** ENTRIES SHOWN follows **

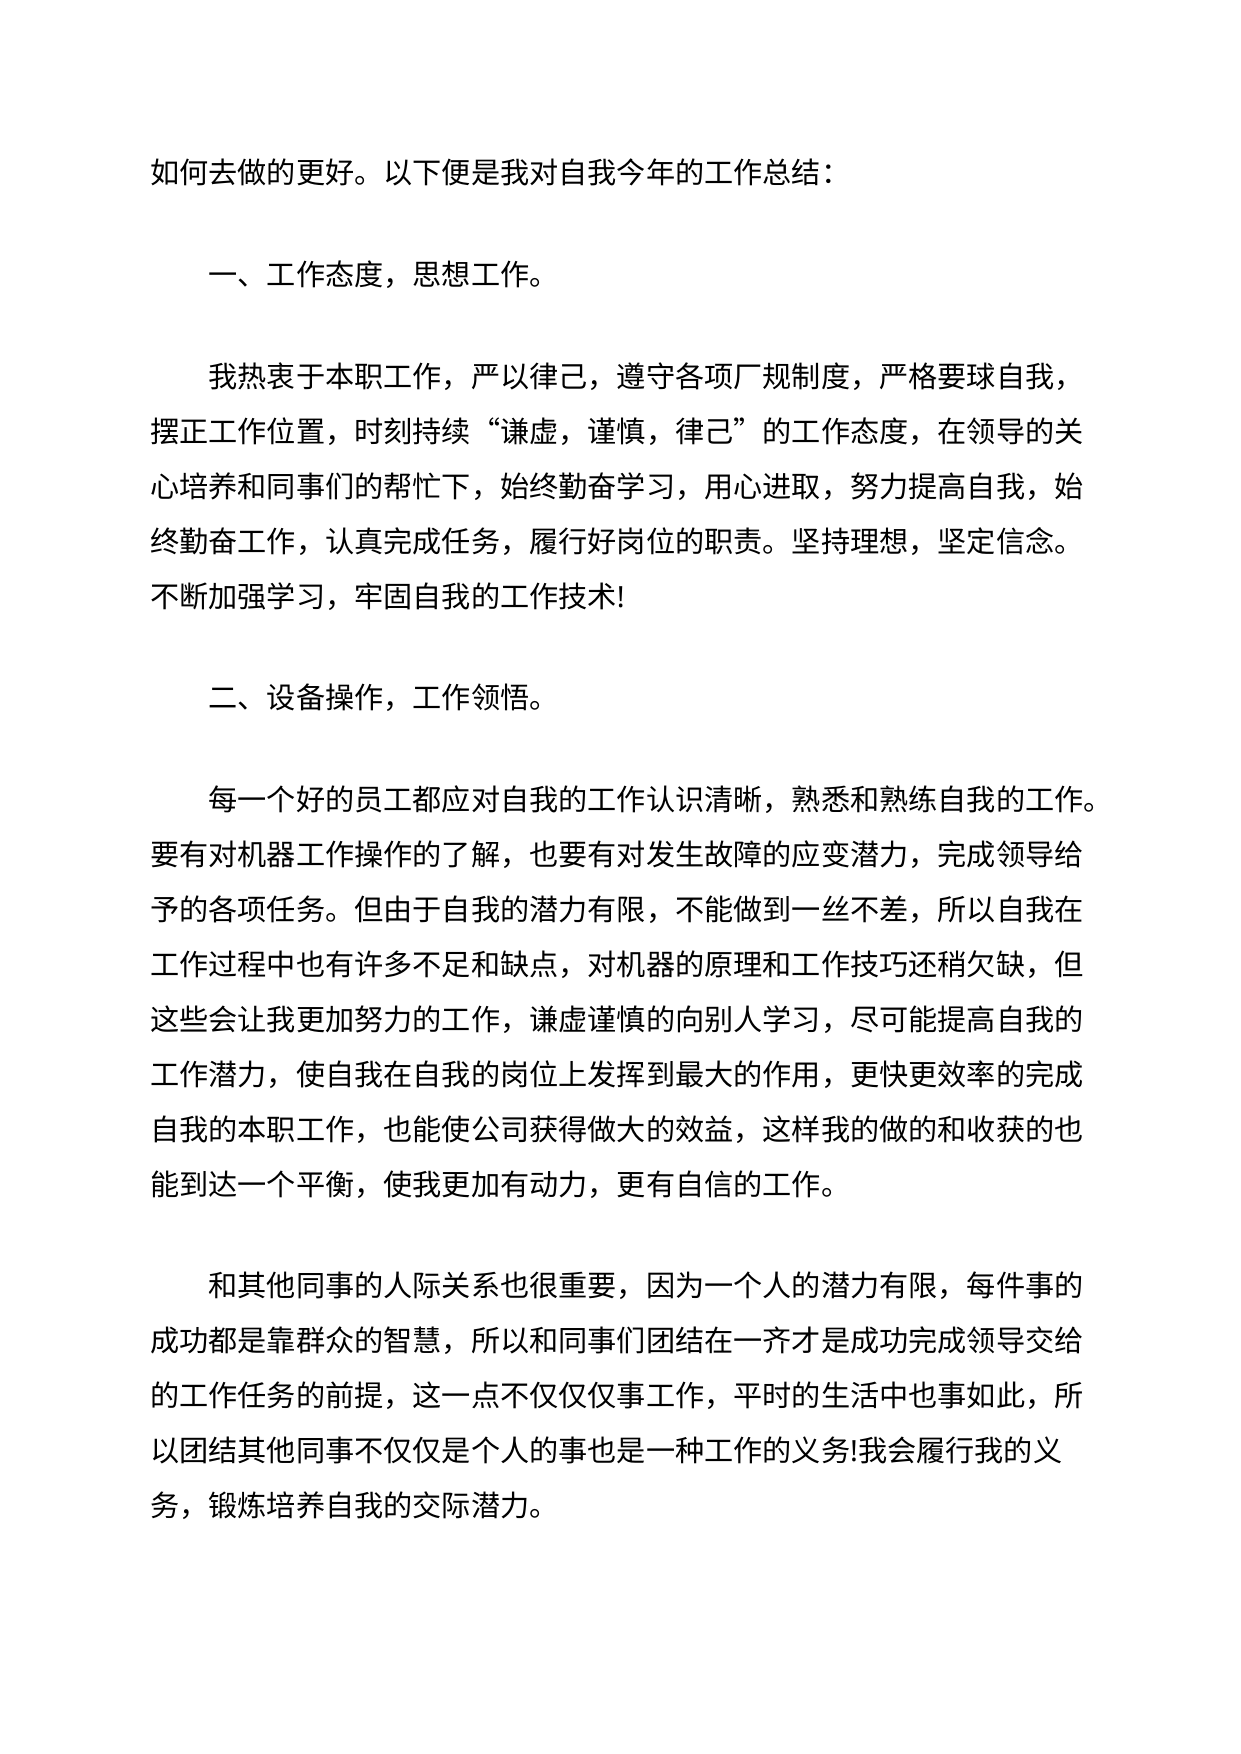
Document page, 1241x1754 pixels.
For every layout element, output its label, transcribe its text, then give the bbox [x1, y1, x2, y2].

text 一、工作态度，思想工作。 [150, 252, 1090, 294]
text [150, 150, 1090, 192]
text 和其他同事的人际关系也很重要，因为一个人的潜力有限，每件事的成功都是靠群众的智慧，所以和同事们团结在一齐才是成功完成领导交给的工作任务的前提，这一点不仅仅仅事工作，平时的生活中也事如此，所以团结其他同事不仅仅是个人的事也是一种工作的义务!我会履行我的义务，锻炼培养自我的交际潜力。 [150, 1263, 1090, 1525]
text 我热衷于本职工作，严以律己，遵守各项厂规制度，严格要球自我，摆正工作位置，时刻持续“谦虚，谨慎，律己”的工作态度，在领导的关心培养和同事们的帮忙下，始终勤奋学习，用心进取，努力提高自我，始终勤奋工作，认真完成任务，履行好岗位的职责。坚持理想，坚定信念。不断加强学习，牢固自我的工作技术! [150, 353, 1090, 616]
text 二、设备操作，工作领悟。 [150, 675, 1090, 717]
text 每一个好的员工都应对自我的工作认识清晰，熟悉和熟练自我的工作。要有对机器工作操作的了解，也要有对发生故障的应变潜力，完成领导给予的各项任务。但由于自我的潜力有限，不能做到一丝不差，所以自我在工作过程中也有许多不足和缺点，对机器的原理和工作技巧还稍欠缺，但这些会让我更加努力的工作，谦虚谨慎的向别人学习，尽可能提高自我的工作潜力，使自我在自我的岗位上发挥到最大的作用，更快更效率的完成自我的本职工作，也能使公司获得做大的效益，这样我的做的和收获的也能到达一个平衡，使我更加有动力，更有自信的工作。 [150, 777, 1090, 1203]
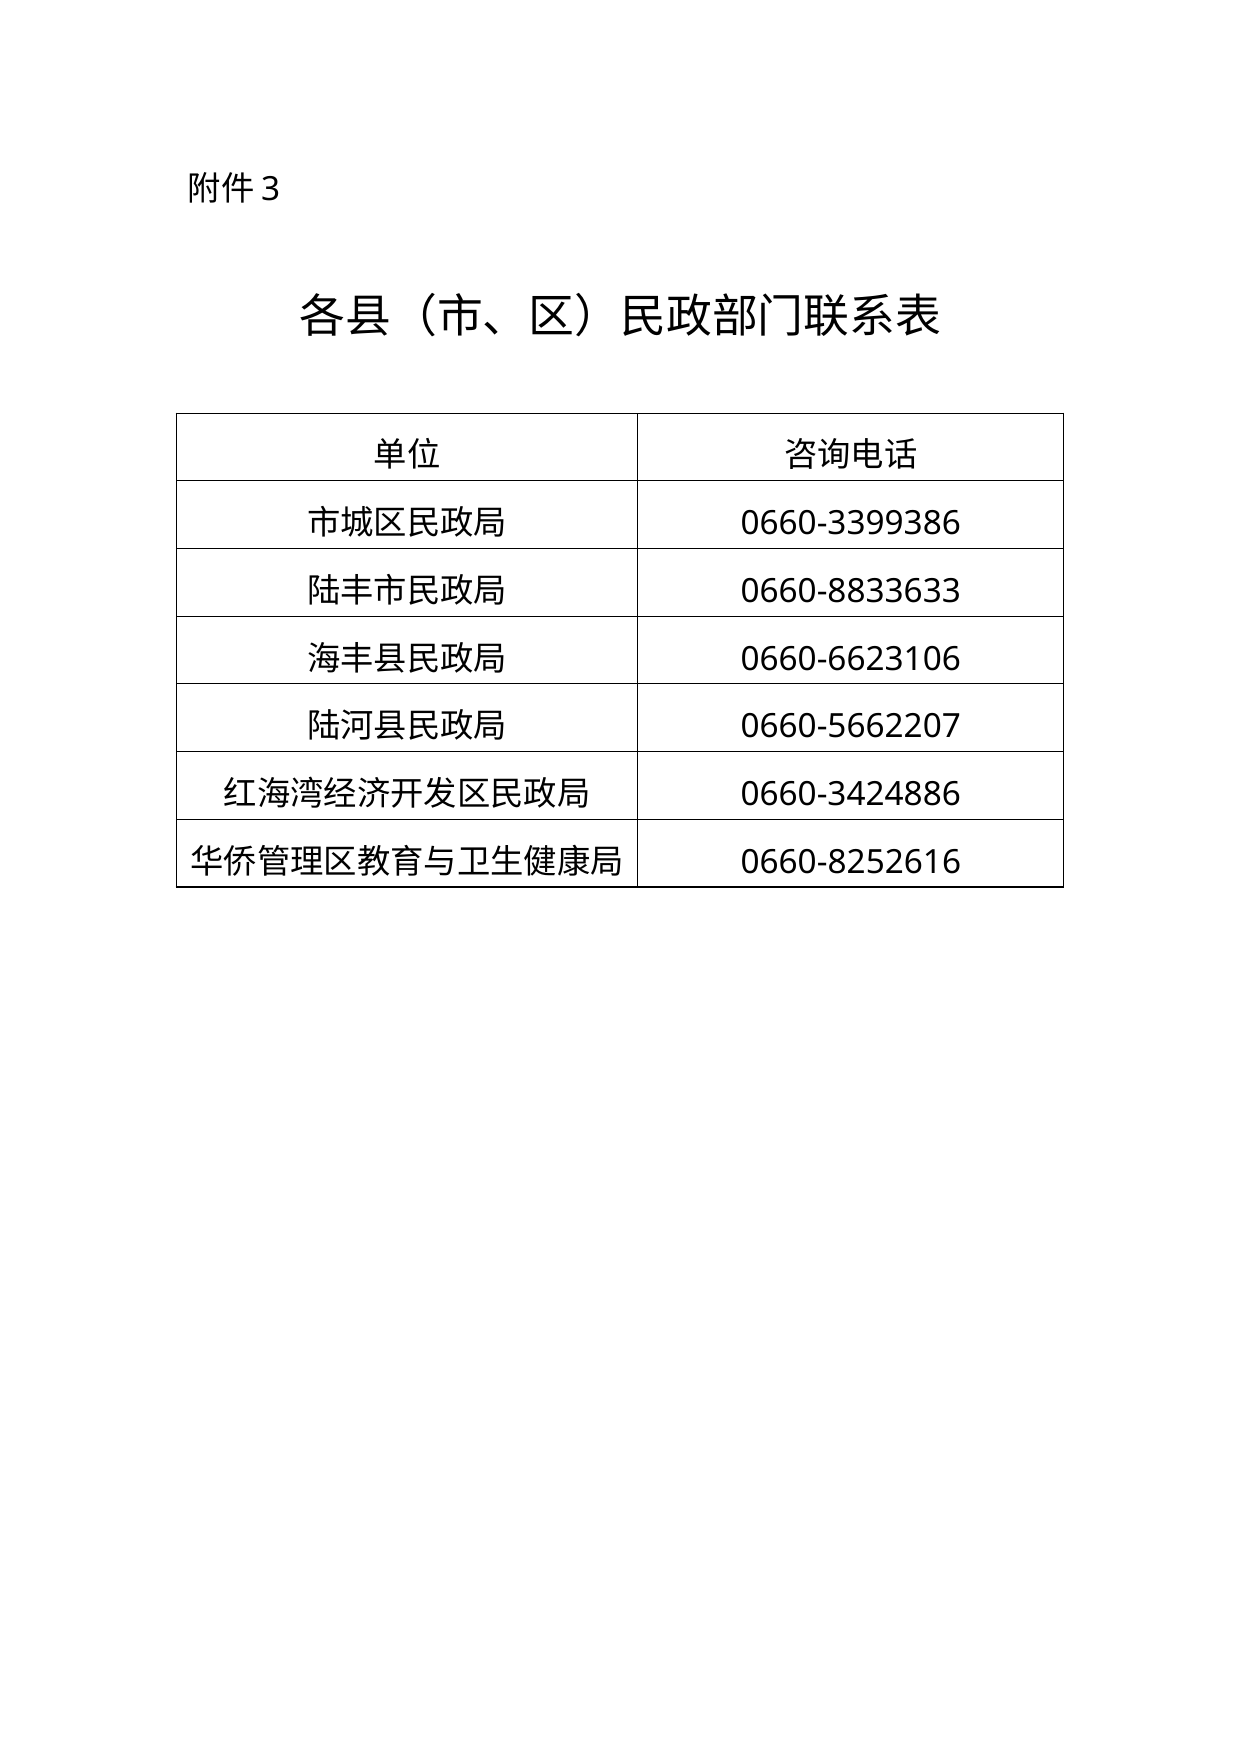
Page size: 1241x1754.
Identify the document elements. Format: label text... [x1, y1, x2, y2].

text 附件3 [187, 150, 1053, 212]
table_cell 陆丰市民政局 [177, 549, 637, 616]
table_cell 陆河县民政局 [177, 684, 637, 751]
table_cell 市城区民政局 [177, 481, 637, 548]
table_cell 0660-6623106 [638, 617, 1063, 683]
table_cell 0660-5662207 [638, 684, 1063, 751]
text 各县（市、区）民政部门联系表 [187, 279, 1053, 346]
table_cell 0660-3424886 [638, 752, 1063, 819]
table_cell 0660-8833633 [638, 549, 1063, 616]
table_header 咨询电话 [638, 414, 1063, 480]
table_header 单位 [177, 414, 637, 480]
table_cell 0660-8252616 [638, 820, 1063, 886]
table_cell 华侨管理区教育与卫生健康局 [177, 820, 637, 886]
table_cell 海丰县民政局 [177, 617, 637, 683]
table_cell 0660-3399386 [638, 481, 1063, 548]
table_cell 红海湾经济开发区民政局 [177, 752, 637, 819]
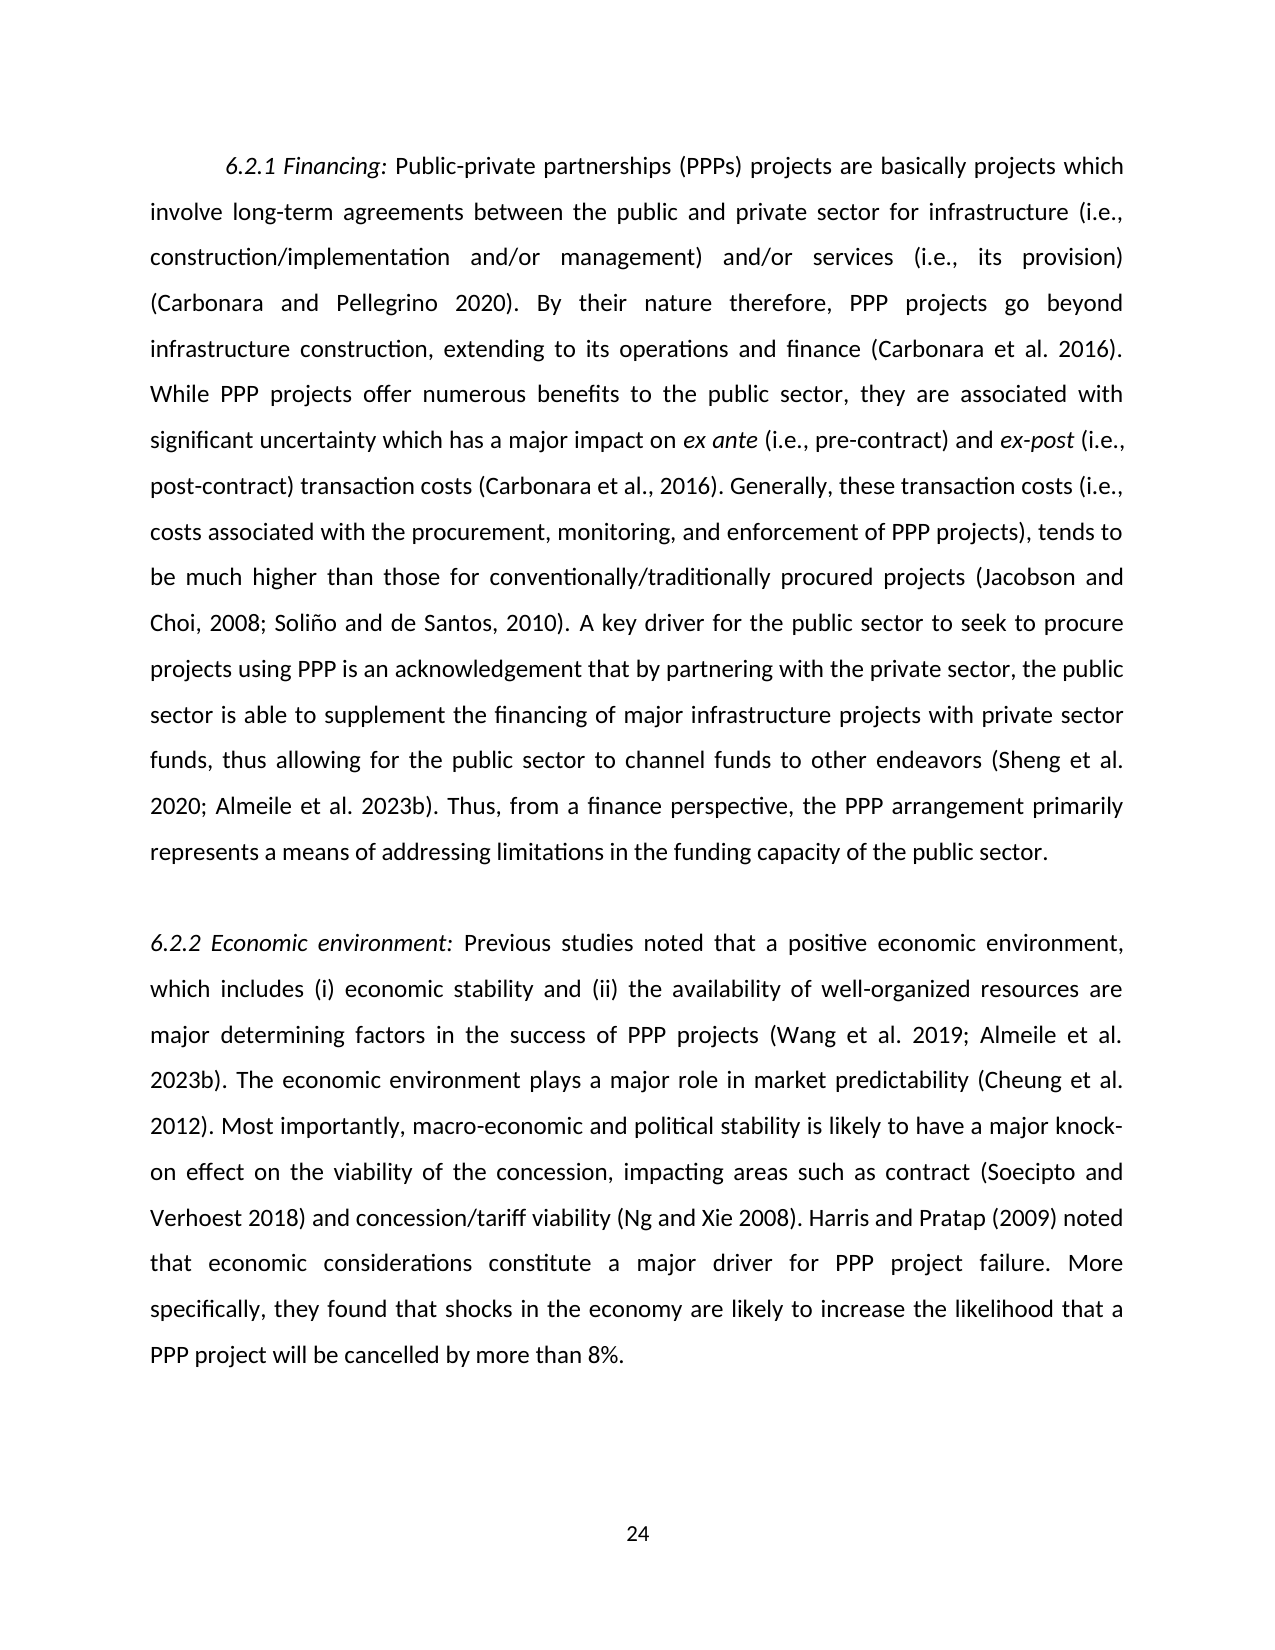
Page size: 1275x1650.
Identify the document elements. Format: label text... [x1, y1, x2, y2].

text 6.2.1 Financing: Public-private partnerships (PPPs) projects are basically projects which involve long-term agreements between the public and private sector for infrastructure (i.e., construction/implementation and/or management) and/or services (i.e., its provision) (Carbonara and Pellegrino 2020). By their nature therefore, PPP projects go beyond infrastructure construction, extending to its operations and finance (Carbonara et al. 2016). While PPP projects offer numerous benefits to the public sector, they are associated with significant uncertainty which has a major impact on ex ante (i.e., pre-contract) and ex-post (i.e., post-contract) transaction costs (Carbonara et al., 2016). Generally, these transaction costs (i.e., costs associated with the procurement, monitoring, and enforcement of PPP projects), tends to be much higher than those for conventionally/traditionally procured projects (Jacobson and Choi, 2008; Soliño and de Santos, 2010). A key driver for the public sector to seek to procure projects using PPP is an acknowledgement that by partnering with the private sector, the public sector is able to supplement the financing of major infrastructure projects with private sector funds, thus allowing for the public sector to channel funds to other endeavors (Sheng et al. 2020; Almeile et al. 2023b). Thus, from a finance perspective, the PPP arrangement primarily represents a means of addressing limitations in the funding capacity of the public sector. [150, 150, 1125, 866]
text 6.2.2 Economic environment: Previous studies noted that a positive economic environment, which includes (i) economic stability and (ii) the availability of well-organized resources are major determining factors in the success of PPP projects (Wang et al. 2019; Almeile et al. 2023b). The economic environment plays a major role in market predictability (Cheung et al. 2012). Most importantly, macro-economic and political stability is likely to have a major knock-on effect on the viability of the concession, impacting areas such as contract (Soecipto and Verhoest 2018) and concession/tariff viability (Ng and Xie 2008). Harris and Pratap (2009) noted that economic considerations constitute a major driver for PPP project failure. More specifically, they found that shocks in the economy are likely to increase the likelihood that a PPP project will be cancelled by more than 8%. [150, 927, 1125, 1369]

** End of ENTRIES SHOWN **

**TO DO**
Copy out the lines of the records above in which the string "size" appears.

**EXERCISE ANSWER**
Page size: 1241x1754.
Page size: 1275x1650.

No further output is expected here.